Tuesday, October 25, 2005
Toe trips.
“Oh shit,” says Tyler. Daniel and Alex spin around, facing out, searching the trees and buildings.
“What?” says Dylan, helping Toe up. “It looked like you just tripped.”
“You don’t understand,” mumbles Toe, pale and wild.
“We never trip,” says Alex.
“Not since this whole thing started,” says Daniel.
“Are you guys joking?” Phillip looks back and forth between them. “You have to say if you’re joking–” But he watches Alex take up a stance and there’s no power in it. Nothing. He looks like a teenager playing Matrix.
“It’s gone,” Daniel whispers. “The Liquid Kung Fu is gone…”
“Look out!” says Blaise, gagging. “I’m gonna buzzcast!”
Jean holds out the bucket, turning away and closing his eyes; Fermi watches with beady interest. Blaise horks and chokes and finally gets it out, a new phrase: ray-trace marketing.

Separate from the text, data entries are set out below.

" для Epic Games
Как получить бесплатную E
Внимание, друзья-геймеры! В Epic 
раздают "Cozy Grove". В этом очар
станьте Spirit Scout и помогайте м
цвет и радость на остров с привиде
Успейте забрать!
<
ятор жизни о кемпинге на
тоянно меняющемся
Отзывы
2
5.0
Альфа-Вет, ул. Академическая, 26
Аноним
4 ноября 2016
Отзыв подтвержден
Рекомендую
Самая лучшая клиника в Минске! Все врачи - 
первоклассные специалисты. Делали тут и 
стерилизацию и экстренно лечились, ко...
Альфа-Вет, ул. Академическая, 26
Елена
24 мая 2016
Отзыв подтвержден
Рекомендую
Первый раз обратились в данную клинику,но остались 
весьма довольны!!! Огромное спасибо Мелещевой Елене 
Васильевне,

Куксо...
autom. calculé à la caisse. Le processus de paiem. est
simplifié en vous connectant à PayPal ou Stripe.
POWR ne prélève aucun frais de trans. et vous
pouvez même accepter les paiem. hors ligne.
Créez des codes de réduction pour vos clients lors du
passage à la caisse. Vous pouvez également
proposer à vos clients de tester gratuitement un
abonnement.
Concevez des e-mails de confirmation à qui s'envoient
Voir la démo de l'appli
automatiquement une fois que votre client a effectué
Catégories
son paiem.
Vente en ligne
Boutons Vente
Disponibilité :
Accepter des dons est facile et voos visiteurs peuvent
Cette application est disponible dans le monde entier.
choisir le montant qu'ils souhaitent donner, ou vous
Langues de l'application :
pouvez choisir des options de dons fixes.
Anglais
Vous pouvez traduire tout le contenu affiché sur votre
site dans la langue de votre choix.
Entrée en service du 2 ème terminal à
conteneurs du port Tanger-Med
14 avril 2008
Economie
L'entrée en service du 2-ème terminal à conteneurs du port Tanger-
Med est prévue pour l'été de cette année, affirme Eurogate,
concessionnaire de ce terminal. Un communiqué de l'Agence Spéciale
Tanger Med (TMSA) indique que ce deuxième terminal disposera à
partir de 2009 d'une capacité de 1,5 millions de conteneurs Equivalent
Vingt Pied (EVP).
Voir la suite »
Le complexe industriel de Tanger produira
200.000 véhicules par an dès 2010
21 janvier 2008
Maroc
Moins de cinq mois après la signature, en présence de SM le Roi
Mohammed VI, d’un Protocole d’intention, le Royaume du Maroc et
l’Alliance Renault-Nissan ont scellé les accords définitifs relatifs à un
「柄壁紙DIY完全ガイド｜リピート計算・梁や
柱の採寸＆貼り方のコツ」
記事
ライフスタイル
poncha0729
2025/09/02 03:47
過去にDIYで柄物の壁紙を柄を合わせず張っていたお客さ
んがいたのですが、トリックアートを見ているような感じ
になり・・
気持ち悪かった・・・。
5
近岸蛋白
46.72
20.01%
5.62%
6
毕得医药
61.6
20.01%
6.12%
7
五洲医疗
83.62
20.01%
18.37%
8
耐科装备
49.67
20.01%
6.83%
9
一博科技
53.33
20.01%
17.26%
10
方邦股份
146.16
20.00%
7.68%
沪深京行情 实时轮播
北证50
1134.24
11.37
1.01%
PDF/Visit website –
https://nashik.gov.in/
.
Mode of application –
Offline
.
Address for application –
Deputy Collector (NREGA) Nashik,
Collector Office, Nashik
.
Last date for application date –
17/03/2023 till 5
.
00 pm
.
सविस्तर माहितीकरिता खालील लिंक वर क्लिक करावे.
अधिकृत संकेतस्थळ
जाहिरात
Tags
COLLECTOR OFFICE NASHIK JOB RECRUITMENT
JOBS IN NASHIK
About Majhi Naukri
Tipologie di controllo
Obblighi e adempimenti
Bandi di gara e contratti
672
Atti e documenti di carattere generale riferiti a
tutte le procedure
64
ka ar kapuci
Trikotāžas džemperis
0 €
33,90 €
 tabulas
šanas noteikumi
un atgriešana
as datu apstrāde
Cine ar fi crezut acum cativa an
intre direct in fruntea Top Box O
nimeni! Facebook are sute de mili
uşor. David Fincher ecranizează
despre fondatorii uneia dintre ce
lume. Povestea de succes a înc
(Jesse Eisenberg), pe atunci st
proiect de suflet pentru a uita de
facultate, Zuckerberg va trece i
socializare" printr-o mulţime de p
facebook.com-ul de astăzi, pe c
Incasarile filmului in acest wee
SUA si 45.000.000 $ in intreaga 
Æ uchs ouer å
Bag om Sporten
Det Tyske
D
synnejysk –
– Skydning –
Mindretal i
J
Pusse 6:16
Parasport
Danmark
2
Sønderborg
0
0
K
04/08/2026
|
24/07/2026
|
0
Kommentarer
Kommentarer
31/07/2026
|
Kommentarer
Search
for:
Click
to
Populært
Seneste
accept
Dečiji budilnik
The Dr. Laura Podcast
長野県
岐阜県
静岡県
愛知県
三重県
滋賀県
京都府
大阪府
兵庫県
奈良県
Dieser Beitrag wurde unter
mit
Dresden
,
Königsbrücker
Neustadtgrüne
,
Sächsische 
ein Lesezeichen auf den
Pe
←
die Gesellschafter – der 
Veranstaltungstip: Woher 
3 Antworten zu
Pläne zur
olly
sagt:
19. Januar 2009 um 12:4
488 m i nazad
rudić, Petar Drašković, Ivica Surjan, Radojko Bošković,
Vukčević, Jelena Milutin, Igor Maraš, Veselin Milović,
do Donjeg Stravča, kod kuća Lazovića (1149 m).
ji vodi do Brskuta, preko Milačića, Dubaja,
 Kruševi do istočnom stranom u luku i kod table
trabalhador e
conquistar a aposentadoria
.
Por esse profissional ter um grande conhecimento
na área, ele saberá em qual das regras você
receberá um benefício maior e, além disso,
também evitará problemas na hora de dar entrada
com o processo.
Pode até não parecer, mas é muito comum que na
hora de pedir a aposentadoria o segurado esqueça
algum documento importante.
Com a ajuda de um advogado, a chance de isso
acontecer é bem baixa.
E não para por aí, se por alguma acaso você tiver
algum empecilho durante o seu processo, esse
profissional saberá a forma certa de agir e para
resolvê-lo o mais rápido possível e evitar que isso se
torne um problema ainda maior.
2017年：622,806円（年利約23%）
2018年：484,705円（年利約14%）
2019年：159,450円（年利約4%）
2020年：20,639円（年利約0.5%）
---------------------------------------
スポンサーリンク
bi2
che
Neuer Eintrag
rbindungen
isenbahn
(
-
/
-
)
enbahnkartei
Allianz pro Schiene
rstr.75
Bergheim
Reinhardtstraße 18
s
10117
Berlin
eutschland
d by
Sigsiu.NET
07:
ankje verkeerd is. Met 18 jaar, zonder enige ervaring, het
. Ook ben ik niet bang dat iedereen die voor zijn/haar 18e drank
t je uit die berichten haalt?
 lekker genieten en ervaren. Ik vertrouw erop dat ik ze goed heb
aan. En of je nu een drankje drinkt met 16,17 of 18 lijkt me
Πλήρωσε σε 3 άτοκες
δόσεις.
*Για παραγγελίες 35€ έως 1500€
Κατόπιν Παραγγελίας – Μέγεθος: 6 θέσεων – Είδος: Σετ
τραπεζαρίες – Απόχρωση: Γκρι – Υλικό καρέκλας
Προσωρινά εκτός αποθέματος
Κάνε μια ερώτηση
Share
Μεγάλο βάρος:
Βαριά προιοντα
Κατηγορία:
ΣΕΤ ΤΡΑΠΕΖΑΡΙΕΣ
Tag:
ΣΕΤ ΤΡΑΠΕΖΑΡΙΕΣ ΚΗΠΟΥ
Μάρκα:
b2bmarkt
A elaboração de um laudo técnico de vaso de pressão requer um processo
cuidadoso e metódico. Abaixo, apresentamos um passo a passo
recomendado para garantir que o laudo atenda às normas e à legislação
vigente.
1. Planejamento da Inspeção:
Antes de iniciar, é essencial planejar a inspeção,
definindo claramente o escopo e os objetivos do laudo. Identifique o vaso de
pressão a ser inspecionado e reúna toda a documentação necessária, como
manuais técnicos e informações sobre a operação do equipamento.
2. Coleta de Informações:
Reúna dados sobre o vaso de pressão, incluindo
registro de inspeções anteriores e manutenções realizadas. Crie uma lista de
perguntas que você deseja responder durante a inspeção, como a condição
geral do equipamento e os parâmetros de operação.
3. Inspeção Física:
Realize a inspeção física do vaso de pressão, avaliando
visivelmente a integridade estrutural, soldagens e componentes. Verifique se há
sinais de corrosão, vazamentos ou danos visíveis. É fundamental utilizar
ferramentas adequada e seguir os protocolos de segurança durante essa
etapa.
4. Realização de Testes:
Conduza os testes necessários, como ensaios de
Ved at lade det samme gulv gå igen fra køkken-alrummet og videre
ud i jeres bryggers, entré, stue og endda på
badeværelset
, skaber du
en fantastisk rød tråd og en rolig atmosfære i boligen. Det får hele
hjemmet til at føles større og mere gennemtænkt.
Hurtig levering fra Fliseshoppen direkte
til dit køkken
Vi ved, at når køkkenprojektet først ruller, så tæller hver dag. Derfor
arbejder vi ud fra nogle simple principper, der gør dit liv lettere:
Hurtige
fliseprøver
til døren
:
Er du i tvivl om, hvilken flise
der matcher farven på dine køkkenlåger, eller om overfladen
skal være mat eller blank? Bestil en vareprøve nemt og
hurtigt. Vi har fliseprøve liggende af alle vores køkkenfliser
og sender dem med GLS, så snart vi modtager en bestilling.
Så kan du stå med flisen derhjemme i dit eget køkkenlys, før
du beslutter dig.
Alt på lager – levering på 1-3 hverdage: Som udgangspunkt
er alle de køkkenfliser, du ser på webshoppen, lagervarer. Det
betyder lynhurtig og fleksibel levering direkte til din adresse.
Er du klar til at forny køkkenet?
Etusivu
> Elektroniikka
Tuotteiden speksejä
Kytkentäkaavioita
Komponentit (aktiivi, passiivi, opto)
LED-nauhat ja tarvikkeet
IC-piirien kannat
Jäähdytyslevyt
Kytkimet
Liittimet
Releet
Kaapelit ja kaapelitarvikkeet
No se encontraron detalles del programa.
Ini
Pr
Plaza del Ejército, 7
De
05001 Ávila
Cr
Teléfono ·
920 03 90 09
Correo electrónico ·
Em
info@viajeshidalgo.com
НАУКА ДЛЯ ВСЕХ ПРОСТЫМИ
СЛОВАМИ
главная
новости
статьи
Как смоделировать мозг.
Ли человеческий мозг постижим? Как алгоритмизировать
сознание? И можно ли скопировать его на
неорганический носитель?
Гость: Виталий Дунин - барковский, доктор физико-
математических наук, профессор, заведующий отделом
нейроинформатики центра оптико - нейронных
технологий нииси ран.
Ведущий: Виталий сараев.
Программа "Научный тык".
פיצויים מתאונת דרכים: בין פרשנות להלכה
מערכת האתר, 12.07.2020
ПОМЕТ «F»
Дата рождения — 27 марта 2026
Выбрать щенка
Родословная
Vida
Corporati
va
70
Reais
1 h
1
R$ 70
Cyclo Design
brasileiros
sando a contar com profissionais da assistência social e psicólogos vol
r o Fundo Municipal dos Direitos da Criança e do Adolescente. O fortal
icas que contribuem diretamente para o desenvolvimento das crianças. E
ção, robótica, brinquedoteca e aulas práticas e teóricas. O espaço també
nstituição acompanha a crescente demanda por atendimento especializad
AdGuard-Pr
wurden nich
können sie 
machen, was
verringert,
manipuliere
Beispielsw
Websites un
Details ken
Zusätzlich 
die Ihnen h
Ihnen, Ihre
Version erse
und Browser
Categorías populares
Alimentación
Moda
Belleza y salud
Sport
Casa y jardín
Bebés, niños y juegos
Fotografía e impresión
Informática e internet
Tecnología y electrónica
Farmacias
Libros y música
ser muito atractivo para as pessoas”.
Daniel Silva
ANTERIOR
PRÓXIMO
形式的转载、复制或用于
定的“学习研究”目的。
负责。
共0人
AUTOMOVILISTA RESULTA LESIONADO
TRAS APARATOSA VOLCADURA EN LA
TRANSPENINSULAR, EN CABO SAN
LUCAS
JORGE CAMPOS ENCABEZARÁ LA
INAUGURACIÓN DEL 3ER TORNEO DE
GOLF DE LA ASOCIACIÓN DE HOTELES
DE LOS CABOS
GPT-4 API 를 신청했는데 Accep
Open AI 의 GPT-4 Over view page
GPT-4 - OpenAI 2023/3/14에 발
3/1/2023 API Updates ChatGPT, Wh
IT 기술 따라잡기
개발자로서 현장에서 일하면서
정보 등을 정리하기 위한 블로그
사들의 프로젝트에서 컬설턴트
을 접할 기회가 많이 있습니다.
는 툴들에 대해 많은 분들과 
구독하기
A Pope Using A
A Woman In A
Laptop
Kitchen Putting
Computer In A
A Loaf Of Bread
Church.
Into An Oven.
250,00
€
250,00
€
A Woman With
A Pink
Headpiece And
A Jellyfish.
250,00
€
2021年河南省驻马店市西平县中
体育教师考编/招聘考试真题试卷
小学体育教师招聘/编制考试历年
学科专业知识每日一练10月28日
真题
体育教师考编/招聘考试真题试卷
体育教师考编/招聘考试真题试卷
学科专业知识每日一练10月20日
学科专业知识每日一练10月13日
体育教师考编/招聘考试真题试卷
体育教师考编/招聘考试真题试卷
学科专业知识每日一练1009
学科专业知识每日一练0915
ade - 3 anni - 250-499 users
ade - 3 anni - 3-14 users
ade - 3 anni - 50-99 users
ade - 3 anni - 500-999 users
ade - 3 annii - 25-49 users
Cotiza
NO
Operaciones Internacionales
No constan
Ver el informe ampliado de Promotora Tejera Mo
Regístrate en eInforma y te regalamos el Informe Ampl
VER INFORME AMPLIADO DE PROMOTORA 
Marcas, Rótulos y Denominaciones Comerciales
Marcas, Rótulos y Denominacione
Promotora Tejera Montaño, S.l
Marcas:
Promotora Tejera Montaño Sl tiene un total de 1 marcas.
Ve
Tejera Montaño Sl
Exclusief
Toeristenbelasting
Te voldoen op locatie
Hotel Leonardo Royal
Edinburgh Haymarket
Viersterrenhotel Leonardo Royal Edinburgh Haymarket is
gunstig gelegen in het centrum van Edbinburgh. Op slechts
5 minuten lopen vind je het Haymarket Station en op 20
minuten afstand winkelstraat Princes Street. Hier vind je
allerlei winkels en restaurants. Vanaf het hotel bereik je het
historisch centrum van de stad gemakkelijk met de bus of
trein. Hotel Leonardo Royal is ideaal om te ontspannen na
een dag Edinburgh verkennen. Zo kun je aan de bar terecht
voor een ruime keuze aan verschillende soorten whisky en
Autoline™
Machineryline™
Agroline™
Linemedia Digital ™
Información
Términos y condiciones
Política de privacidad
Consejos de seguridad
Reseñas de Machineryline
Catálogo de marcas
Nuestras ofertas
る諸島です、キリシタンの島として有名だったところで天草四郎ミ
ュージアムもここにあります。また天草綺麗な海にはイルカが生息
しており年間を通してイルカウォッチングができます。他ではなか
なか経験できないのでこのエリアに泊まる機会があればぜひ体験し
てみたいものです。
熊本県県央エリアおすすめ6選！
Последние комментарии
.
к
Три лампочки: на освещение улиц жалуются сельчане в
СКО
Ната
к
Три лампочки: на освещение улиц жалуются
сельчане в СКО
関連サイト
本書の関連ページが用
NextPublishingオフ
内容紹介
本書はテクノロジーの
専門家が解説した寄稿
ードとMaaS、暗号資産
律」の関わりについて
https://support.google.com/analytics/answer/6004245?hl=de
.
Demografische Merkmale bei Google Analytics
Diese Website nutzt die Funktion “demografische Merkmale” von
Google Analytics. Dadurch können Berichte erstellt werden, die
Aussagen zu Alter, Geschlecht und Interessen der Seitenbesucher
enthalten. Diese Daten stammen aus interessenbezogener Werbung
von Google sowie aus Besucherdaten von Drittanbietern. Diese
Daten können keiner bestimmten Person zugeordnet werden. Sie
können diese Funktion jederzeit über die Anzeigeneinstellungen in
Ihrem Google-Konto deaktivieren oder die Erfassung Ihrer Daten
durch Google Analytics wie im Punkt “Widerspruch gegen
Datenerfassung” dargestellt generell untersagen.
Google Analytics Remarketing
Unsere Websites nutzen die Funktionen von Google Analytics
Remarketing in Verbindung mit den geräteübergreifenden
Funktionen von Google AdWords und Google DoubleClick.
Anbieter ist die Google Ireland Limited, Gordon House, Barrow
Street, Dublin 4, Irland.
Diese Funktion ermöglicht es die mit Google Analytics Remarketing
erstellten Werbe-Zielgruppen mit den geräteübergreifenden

“What does that even mean?” Fermi says.
“We never know at first.” Jean rinses it in the sink. “Not until we’ve dropped it into the right water-cooler talks and hidden it in hotshot PDAs.”
“Maybe it’s like pinging your target demo with throwaway campaigns, as a way to mine–”
“Not done yet,” groans Blaise, and gets p2geist all over Fermi’s shoes.
Outer space is wet, apparently.
“Your–your hand isn’t exploding,” crackles Nixon over the radio. “Or freezing. Your hand isn’t–”
“No,” says Truly, frowning, waving it around gloveless. “I mean, it is pretty cold.”
“Of course!” giggles Nixon. “Nobody ever tried just sticking a hand out the window up here oh God!” Nixon is kind of cracking up.
“That fucker Hooke was right,” Truly murmurs. “He was right about aether! Which means…”
She takes a deep breath, closes her eyes and unrings her helmet. There it is: the Music of the Spheres!
Which, she notes with mounting suspicion, sounds like Skynyrd.
Wednesday, October 19, 2005
“He went to your concert last night,” says the phone tearfully, “and we’re looking everywhere–”
Dusty hears a noise beneath his feet and snaps the phone shut. “Stowaway!” he shouts.
Snozz lunges from his bunk, revolver already blowing holes in the floor. Dusty scrambles to the driver, who’s yelling “What the shit! What the SHIT!”
“Pull over,” Dusty orders.
“I will if he doesn’t shoot out my brake line! Why is–”
“Kids grow up too fast on a tour bus,” says Dusty grimly.
“So?”
“You don’t understand,” says Dusty. The bus does stop then, very suddenly. It begins to tilt forward.